Task statement:
How many lines of the data contain "Kendaraan"? Reply with the number alone.

____________

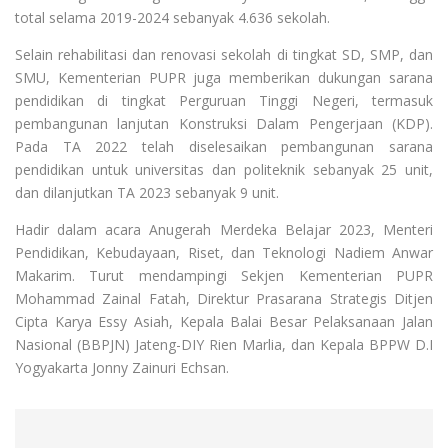
total selama 2019-2024 sebanyak 4.636 sekolah.
Selain rehabilitasi dan renovasi sekolah di tingkat SD, SMP, dan
SMU, Kementerian PUPR juga memberikan dukungan sarana
pendidikan di tingkat Perguruan Tinggi Negeri, termasuk
pembangunan lanjutan Konstruksi Dalam Pengerjaan (KDP).
Pada TA 2022 telah diselesaikan pembangunan sarana
pendidikan untuk universitas dan politeknik sebanyak 25 unit,
dan dilanjutkan TA 2023 sebanyak 9 unit.
Hadir dalam acara Anugerah Merdeka Belajar 2023, Menteri
Pendidikan, Kebudayaan, Riset, dan Teknologi Nadiem Anwar
Makarim. Turut mendampingi Sekjen Kementerian PUPR
Mohammad Zainal Fatah, Direktur Prasarana Strategis Ditjen
Cipta Karya Essy Asiah, Kepala Balai Besar Pelaksanaan Jalan
Nasional (BBPJN) Jateng-DIY Rien Marlia, dan Kepala BPPW D.I
Yogyakarta Jonny Zainuri Echsan.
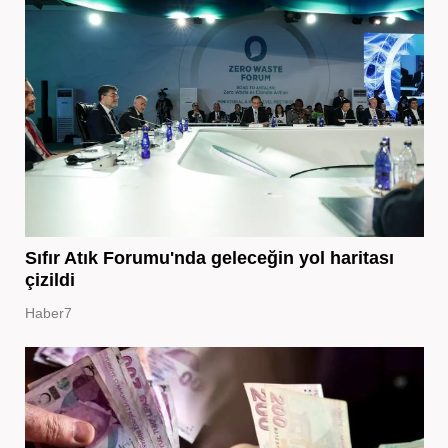
Sıfır Atık Forumu'nda geleceğin yol haritası
çizildi
Haber7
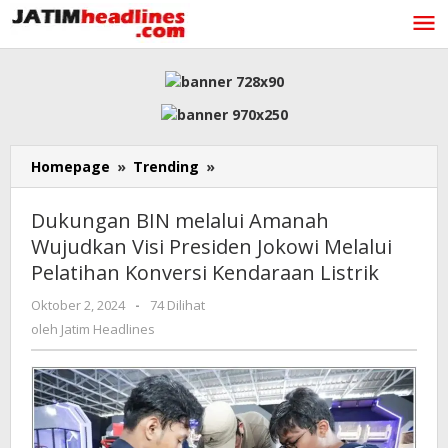
Lewati
ke
konten
Dukungan
Homepage
»
Trending
»
BIN
melalui
Dukungan BIN melalui Amanah
Amanah
Wujudkan Visi Presiden Jokowi Melalui
Wujudkan
Pelatihan Konversi Kendaraan Listrik
Visi
Presiden
oleh
Oktober 2, 2024
-
74 Dilihat
Jokowi
Jatim
oleh
Jatim Headlines
Melalui
Headlines
Pelatihan
Konversi
Kendaraan
Listrik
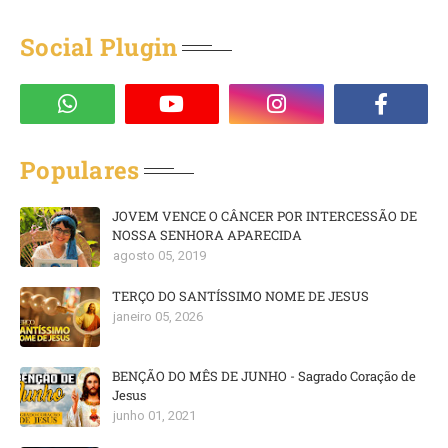
Social Plugin
Populares
JOVEM VENCE O CÂNCER POR INTERCESSÃO DE
NOSSA SENHORA APARECIDA
agosto 05, 2019
TERÇO DO SANTÍSSIMO NOME DE JESUS
janeiro 05, 2026
BENÇÃO DO MÊS DE JUNHO - Sagrado Coração de
Jesus
junho 01, 2021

____________

Response to this exercise:
2